So, this week’s topic is ‘Faux’ and it has been a tough topic for most of us… but Friday night, after four beers and a basket of mozzarella sticks, I found my muse.
There is no type of poem that stretches the meaning of poetry more than a Haiku. Let’s be honest with each other, if you read a Haiku that someone wrote you aren’t like “Wow! What a poet.” You are more likely to think “Wow! They know how to count the number of syllables in a sentence.”

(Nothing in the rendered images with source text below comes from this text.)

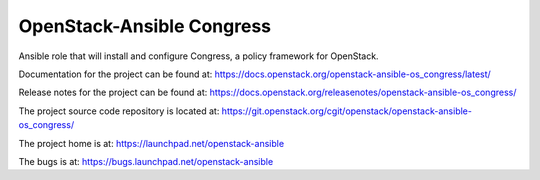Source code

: ==========================
OpenStack-Ansible Congress
==========================

Ansible role that will install and configure Congress, a policy framework for OpenStack.

Documentation for the project can be found at:
`<https://docs.openstack.org/openstack-ansible-os_congress/latest/>`_

Release notes for the project can be found at:
`<https://docs.openstack.org/releasenotes/openstack-ansible-os_congress/>`_

The project source code repository is located at:
`<https://git.openstack.org/cgit/openstack/openstack-ansible-os_congress/>`_

The project home is at:
`<https://launchpad.net/openstack-ansible>`_

The bugs is at:
`<https://bugs.launchpad.net/openstack-ansible>`_
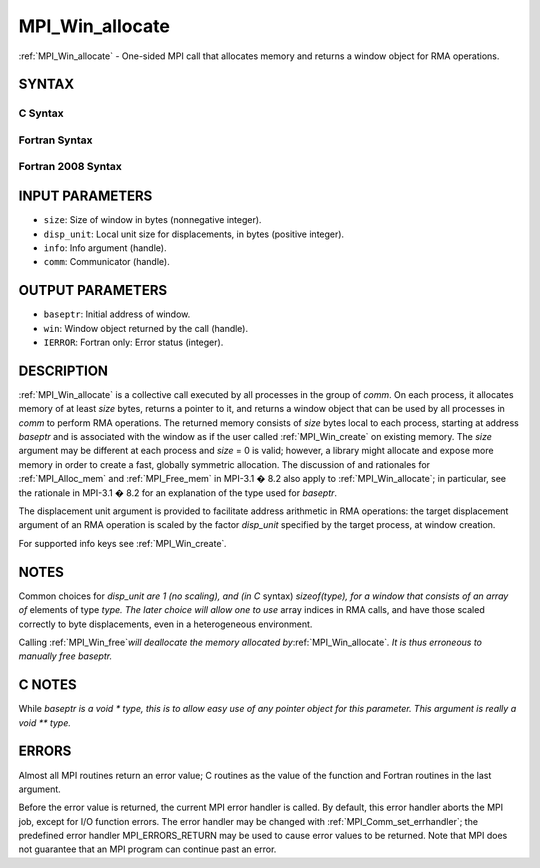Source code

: .. _mpi_win_allocate:


MPI_Win_allocate
================

.. include_body

:ref:`MPI_Win_allocate` - One-sided MPI call that allocates memory and
returns a window object for RMA operations.


SYNTAX
------


C Syntax
^^^^^^^^

.. code-block:: c
   :linenos:

   #include <mpi.h>
   int MPI_Win_allocate (MPI_Aint size, int disp_unit, MPI_Info info,
                         MPI_Comm comm, void *baseptr, MPI_Win *win)


Fortran Syntax
^^^^^^^^^^^^^^

.. code-block:: fortran
   :linenos:

   USE MPI
   ! or the older form: INCLUDE 'mpif.h'
   MPI_WIN_ALLOCATE(SIZE, DISP_UNIT, INFO, COMM, BASEPTR, WIN, IERROR)
   	INTEGER(KIND=MPI_ADDRESS_KIND) SIZE, BASEPTR
   	INTEGER DISP_UNIT, INFO, COMM, WIN, IERROR


Fortran 2008 Syntax
^^^^^^^^^^^^^^^^^^^

.. code-block:: fortran
   :linenos:

   USE mpi_f08
   MPI_Win_allocate(size, disp_unit, info, comm, baseptr, win, ierror)
   	USE, INTRINSIC :: ISO_C_BINDING, ONLY : C_PTR
   	INTEGER(KIND=MPI_ADDRESS_KIND), INTENT(IN) :: size
   	INTEGER, INTENT(IN) :: disp_unit
   	TYPE(MPI_Info), INTENT(IN) :: info
   	TYPE(MPI_Comm), INTENT(IN) :: comm
   	TYPE(C_PTR), INTENT(OUT) :: baseptr
   	TYPE(MPI_Win), INTENT(OUT) :: win
   	INTEGER, OPTIONAL, INTENT(OUT) :: ierror


INPUT PARAMETERS
----------------
* ``size``: Size of window in bytes (nonnegative integer).
* ``disp_unit``: Local unit size for displacements, in bytes (positive integer).
* ``info``: Info argument (handle).
* ``comm``: Communicator (handle).

OUTPUT PARAMETERS
-----------------
* ``baseptr``: Initial address of window.
* ``win``: Window object returned by the call (handle).
* ``IERROR``: Fortran only: Error status (integer).

DESCRIPTION
-----------

:ref:`MPI_Win_allocate` is a collective call executed by all processes in
the group of *comm*. On each process, it allocates memory of at least
*size* bytes, returns a pointer to it, and returns a window object that
can be used by all processes in *comm* to perform RMA operations. The
returned memory consists of *size* bytes local to each process, starting
at address *baseptr* and is associated with the window as if the user
called :ref:`MPI_Win_create` on existing memory. The *size* argument may be
different at each process and *size* = 0 is valid; however, a library
might allocate and expose more memory in order to create a fast,
globally symmetric allocation. The discussion of and rationales for
:ref:`MPI_Alloc_mem` and :ref:`MPI_Free_mem` in MPI-3.1 � 8.2 also apply to
:ref:`MPI_Win_allocate`; in particular, see the rationale in MPI-3.1 � 8.2
for an explanation of the type used for *baseptr*.

The displacement unit argument is provided to facilitate address
arithmetic in RMA operations: the target displacement argument of an RMA
operation is scaled by the factor *disp_unit* specified by the target
process, at window creation.

For supported info keys see :ref:`MPI_Win_create`\ *.*


NOTES
-----

Common choices for *disp_unit are 1 (no scaling), and (in C* syntax)
*sizeof(type), for a window that consists of an array of* elements of
type *type. The later choice will allow one to use* array indices in RMA
calls, and have those scaled correctly to byte displacements, even in a
heterogeneous environment.

Calling :ref:`MPI_Win_free`\ *will deallocate the memory allocated
by*\ :ref:`MPI_Win_allocate`\ *. It is thus erroneous to manually free
baseptr.*


C NOTES
-------

While *baseptr is a void \* type, this is to allow easy use of any
pointer object for this parameter. This argument is really a void \*\*
type.*


ERRORS
------

Almost all MPI routines return an error value; C routines as the value
of the function and Fortran routines in the last argument.

Before the error value is returned, the current MPI error handler is
called. By default, this error handler aborts the MPI job, except for
I/O function errors. The error handler may be changed with
:ref:`MPI_Comm_set_errhandler`; the predefined error handler MPI_ERRORS_RETURN
may be used to cause error values to be returned. Note that MPI does not
guarantee that an MPI program can continue past an error.


.. seealso:: 
   :ref:`MPI_Alloc_mem` :ref:`MPI_Free_mem` :ref:`MPI_Win_create` :ref:`MPI_Win_allocate_shared`
   :ref:`MPI_Win_free`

Therefore, as a tribute to the fakest type of poetry I can think of, I’ve written Haikus about all things ‘Faux’. Well six things ‘Faux’, but they are some of the better ones.
‘High Fauxfile’
Some wear fake glasses
They give sex very easy
Plan-B, high fashion
“Faux Pas”
Push-up bras are bad
They over sell expectation
under deliver boobs
“Ho-Faux-Sho”
Guys who say they do
Probably don’t get laid much
They only spank themselves
“Fauxmous”
If you’re on Myspace
and have lots of friends online
you don’t in real life
“Faux-sheezy”
The more bling you wear
the worse your rap beats are son.
ask M.C Hammer.
“Radi-faux”
Some enjoy logic.
Others prefer deception.
They like Rush Limbaugh.
If you submit a Haiku in the comments section I will add it to this post. Just give First name, Age, and City. I won’t censor as long as they are actually Haikus.